Furthermore, MAC_D highlights the importance of these accumulation addresses as Ethereum’s price has never dropped below the realized price. Therefore, continuous purchases using these wallets provide high potential for long-term price growth.

What’s next for ETH?

Regarding Ethereum’s immediate move, MAC_D warns that macroeconomic factors will likely have a stronger impact on the ETH price in the compact term, as illustrated by the recent price crash triggered by potential interest rate cuts in 2025.

At the time of writing, the altcoin is trading at $3,352 after falling 3.07% in the last 24 hours.
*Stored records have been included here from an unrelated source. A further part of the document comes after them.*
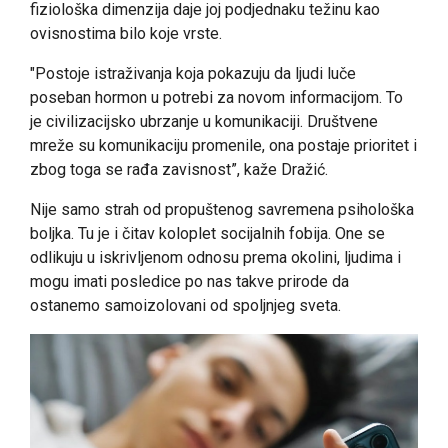
fiziološka dimenzija daje joj podjednaku težinu kao
ovisnostima bilo koje vrste.
"Postoje istraživanja koja pokazuju da ljudi luče
poseban hormon u potrebi za novom informacijom. To
je civilizacijsko ubrzanje u komunikaciji. Društvene
mreže su komunikaciju promenile, ona postaje prioritet i
zbog toga se rađa zavisnost”, kaže Dražić.
Nije samo strah od propuštenog savremena psihološka
boljka. Tu je i čitav koloplet socijalnih fobija. One se
odlikuju u iskrivljenom odnosu prema okolini, ljudima i
mogu imati posledice po nas takve prirode da
ostanemo samoizolovani od spoljnjeg sveta.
In both cases, the daily ETH trading volume dropped by 53.25% and amounted to $31.15 billion.

Following the recent price declines, Ethereum is also showing negative performance on the larger charts, with losses of 14.74% and 1.05% over the last seven and thirty days, respectively. On the positive side, the asset price remains well above its initial price ($2,397) at the start of the post-US election price rally, indicating that long-term sentiment remains positive.

With a market capitalization of $401 billion, Ethereum still ranks as the second largest cryptocurrency and largest altcoin in the digital asset market.